In this post-class discourse, class is reduced to an economic category and is talked about in terms of ‘poverty’ or ‘income levels’, both terms that elide the structures that produce class. Despite their limitations, documenting the impact of poverty on children’s lives is important to establishing the continued salience of class to life chances in every country in the world. In developing countries over eight million children under the age of 5 die each year from preventable causes including malnutrition, pneumonia, diarrhoea, measles and malaria (Pemberton et al. 2012: 19). These deaths are directly linked to poverty. One third of children globally live in houses with more than five people per room and with mud floors. Just over one in four (27 per cent) have no toilet facilities and nearly one in five (19 per cent) only have access to unsafe, open water sources (Pemberton et al. 2012).

Class clearly structures life chances, as the statistics cited above show, but explanations for class inequality and the effects of class inequality are lived out in the lives of racialized and gendered subjects (Bettie 2003). Clearly class does not always map onto race, and certainly it does not map onto gender: to put it simply, not all working-class people are Black and not all whites are middle class. Nonetheless, the exclusion of a racialized or ethnicized group from access to material and symbolic resources has the effect of making all struggles over resources racialized struggles.

Race is not understood here as having a reality outside the social; it is not that races exist and then they are mobilized in order to naturalize class divisions. It is rather the case that race as a social fact is brought into existence through the praxis of capitalism.

How race–class signifiers are experienced is also shaped by gender: the experience of being a white middle-class girl/woman is different from being a white middle-class boy/man. However, this difference of gendered experiences within a race–class nexus does not mean that shared gender identities make the lifeworlds of, say, Black boys/men and white boys/ men interchangeable. While people might make political alliances across race–class lines on the basis of gender – as with feminism – these alliances cannot erase the material inequalities and symbolic differences between Black people and white people or between working classes and middle classes.

These points about the social construction of race, about the ways that racialized inequality and class inequality reinforce one another and are expressed through racialized and gendered identities, are perhaps uncontroversial, at least within a particular tradition of social theory, when we are speaking of adults. However, when we speak about children’s race–class and gendered identities, the picture is different. The classed experience of children is hidden from view. This is partly because class is widely understood as being related to waged labour – particularly manual and factory work. Even those analyses that accept that bureaucratic, mental or intellectual labour is also work often attribute the class position derived from work only to the worker and not to his or her dependants. In other words, if a man works for a wage and his family are dependent on that wage he is recognized as having a class position but they are not. Nor is it only being in work that identifies a working man’s class but not his dependants. It is also to do with a presumption that men derive identity from work in a way that women do not; that women’s identity is defined in relation to family, children and neighbourhood. If women’s relation to class is perceived as derivative and tenuous, so much more is this the case for children.

-----

**REQUEST:**
Copy out the passage about class and childhood word for word, starting with "How race–class signifiers" and going on through "and middle classes.". Draw only on the passage about class and childhood.

-----

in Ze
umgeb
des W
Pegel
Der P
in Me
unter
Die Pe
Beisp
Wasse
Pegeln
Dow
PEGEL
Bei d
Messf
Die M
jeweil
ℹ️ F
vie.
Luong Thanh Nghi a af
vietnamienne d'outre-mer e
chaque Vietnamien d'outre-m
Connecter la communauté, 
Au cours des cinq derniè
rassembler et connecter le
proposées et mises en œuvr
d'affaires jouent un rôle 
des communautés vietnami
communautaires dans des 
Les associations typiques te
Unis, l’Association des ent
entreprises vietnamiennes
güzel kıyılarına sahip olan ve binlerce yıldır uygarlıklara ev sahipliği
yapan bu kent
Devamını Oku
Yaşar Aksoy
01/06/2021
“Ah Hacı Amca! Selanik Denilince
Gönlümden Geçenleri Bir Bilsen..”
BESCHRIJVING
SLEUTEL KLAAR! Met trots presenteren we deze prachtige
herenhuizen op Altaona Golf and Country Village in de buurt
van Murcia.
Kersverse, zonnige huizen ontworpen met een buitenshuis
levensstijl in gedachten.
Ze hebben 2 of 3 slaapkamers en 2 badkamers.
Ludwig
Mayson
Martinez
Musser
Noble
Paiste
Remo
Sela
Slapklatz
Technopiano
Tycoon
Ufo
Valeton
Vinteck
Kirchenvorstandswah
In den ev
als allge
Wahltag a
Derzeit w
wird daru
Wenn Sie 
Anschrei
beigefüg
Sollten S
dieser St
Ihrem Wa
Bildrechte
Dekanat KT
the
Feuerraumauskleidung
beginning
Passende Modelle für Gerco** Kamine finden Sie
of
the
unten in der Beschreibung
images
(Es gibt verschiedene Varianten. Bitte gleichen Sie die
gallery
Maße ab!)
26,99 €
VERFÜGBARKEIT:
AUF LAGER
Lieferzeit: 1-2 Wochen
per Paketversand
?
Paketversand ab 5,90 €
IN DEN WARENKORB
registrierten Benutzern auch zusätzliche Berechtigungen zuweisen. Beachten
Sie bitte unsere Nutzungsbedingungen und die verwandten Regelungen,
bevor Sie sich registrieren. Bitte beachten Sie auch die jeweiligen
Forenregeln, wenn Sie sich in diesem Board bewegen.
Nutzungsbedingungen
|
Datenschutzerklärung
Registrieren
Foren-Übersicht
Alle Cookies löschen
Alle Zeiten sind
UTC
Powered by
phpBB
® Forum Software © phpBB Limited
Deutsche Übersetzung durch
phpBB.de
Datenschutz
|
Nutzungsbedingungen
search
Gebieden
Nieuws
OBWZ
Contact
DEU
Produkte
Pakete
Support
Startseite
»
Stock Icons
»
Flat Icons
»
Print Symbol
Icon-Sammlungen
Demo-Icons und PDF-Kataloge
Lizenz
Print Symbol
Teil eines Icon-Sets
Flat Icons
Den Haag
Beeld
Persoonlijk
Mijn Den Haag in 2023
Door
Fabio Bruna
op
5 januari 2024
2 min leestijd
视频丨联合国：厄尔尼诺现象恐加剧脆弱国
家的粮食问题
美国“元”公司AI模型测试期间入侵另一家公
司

-----

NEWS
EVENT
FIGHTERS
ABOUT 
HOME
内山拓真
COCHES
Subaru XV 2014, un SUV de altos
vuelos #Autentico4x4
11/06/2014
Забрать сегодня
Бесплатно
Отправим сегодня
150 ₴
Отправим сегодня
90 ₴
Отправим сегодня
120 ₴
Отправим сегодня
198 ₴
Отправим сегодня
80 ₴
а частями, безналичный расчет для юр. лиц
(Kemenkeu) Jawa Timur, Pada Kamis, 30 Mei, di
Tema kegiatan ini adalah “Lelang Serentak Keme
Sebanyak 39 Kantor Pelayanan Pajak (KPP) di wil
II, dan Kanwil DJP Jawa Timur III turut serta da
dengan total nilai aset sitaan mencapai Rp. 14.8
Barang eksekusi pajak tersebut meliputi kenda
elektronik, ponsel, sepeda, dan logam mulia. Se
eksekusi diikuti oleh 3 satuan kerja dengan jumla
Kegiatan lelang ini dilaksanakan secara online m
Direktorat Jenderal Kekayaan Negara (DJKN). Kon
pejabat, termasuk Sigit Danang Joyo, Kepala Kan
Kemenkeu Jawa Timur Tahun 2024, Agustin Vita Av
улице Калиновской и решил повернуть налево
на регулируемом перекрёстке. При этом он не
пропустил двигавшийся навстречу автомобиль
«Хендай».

-----

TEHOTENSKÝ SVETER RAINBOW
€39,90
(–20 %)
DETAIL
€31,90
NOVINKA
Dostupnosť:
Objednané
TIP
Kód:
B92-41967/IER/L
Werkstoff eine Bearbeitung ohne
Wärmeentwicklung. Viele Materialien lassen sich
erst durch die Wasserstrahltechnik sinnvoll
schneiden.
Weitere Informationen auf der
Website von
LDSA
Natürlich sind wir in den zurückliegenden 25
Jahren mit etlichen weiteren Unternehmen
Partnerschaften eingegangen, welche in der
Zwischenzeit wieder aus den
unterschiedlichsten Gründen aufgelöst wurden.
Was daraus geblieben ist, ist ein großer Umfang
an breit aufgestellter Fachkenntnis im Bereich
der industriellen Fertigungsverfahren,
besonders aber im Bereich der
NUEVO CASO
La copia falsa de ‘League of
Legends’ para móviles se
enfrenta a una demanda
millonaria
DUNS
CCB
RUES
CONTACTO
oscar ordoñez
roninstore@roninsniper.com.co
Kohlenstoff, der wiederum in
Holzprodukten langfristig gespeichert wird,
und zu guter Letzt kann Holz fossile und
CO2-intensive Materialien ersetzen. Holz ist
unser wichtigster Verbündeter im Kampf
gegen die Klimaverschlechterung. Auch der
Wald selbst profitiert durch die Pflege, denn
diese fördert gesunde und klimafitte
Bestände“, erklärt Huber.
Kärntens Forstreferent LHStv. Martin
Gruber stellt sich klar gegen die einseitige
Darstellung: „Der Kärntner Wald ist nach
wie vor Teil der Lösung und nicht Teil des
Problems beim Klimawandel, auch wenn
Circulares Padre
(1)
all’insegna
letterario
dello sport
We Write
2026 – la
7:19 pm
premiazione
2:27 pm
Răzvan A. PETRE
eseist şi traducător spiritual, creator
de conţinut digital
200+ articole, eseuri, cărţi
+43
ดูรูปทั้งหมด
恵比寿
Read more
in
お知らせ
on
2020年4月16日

-----

**OUTPUT OF THE EXERCISE:**
How race–class signifiers are experienced is also shaped by gender: the experience of being a white middle-class girl/woman is different from being a white middle-class boy/man. However, this difference of gendered experiences within a race–class nexus does not mean that shared gender identities make the lifeworlds of, say, Black boys/men and white boys/ men interchangeable. While people might make political alliances across race–class lines on the basis of gender – as with feminism – these alliances cannot erase the material inequalities and symbolic differences between Black people and white people or between working classes and middle classes.